** WORK INSTRUCTIONS **
[1] According to the TSA test excerpt, how are questions on the TSA Writing Skills Assessment presented?
[2] Retype the TSA test excerpt from "Prepterminal has prepared" up to and including "against the competition.".
[3] Which areas of a candidate's understanding is the TSA Writing Skills Assessment intended to assess, according to the TSA test excerpt? List all of them.

** SELECTED TEXT **
Depending on the x-ray machine being used, the color may vary sightly. The key here is to understand the basic principles and apply them to the machine in use. Those hired as TSO officers receive the appropriate training with the specific machinery they will be using, so this is not a source of concern.
Prepterminal has prepared a comprehensive study material for the TSA CBT Test. Featuring text/video-based modules in a structured course and a TSA CBT practice test with example x-ray scans and comprehensive guidance on how to interpret these images, our TSA CBT Test preparation pack is a one-stop shop for test success. Enter the test with a full understanding of how to read the x-ray images and get the upper hand against the competition.
2. TSA Writing Skills Assessment
The TSA Writing Skills Assessment Test is a multiple-choice test given with time restrictions. This section of the test is intended to assess a candidate’s understanding of English grammar, syntax, word usage, paragraph organization and sentence structure. Before taking the test, it is important to understand these content areas:
- Restrictive/nonrestrictive phrases and clauses
- Sentence construction
- Sentence organization with paragraphs
- Tense shifts
- Use of clauses in sentences
- Use of phrases in sentences
- Verb Mood
- Verb Tense
- Verb Voice
Questions are presented as sentences requiring correction, with three possible corrections and a fourth option where no correction is needed. For many applicants, it might be the case that these skills are somewhat rusty as they are not necessarily used so precisely in day-to-day use.
Prepterminal’s comprehensive study guide provides in-depth guides on each component of the TSA Writing Skills Assessment, for those needing to learn the concepts contained or simply refresh their understanding of the finer details of English language and grammar. Our psychometric experts have composed a TSA CBT Practice Test in order to benchmark your progress as you prepare for the course. Get started with our TSA CBT Test Preparation Pack and get started on the path to success.
TSA CBT Test Scoring
In the TSA Test, applicants are not penalized for incorrect answers – scoring is based solely on correct answers. If the candidate achieves a passing score, they are placed into one of three categories based on the level of success:
- Best Qualified
- Highly Qualified
It is vital to score as highly as possible as the TSA employs from the top down, meaning that those who are classified as ‘Best Qualified’ will be considered first. If a candidate achieves a score which passes, it may still be the case that they are far from being the first to be considered for job positions based on the performance of their peers.

** SUPPLIED ENTRIES **
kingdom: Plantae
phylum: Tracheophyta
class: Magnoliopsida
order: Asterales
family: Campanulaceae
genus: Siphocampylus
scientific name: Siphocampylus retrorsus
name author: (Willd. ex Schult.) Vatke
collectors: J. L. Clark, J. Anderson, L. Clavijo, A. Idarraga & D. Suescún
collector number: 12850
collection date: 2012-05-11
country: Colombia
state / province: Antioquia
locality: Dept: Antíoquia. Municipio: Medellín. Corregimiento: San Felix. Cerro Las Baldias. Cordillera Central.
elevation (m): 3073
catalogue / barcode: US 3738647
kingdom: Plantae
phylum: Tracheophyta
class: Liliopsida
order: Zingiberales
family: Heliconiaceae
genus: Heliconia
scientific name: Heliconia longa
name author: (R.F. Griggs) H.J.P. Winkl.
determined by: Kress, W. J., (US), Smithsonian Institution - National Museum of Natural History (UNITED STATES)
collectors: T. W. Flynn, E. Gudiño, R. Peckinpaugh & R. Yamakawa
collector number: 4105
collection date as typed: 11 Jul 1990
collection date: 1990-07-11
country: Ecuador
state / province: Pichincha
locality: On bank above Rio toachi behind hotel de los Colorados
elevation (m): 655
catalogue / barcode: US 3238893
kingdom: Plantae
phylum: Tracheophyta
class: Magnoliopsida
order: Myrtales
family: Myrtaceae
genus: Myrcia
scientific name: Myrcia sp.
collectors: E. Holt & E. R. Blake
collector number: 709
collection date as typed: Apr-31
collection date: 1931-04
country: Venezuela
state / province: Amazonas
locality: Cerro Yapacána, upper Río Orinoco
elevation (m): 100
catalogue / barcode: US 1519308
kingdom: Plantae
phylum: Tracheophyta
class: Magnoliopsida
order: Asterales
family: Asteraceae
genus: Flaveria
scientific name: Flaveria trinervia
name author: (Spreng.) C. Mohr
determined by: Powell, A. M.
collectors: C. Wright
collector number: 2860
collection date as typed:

** EXERCISE ANSWERS **
[1] They are presented as sentences requiring correction, with three possible corrections and a fourth option where no correction is needed.

[2]
Prepterminal has prepared a comprehensive study material for the TSA CBT Test. Featuring text/video-based modules in a structured course and a TSA CBT practice test with example x-ray scans and comprehensive guidance on how to interpret these images, our TSA CBT Test preparation pack is a one-stop shop for test success. Enter the test with a full understanding of how to read the x-ray images and get the upper hand against the competition.

[3]
- English grammar
- Syntax
- Word usage
- Paragraph organization
- Sentence structure